Dataset content =
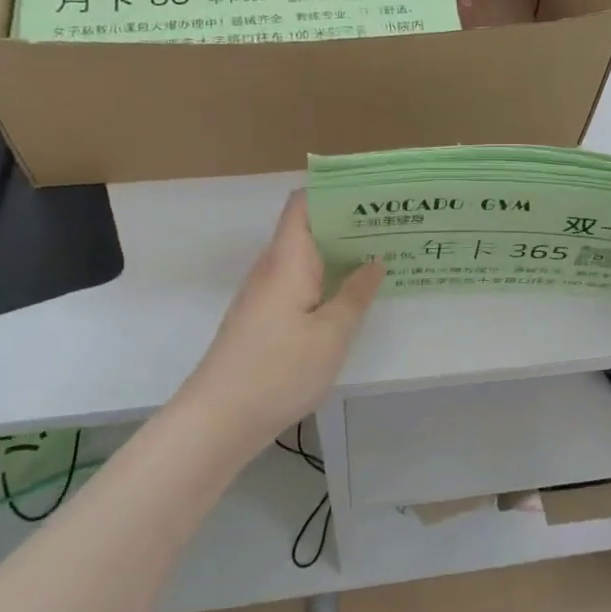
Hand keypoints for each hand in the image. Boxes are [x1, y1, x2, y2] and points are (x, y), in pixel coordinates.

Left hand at [174, 193, 383, 449]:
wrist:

Directions =
Which of the lines above hold the string "hand"? Copy each one.

Result of the task =
Hand keypoints for each hand in the image. Boxes are [x1, y1, x2, y2] and points are (x, y), in pixel coordinates.
Left hand at [174, 193, 383, 449]:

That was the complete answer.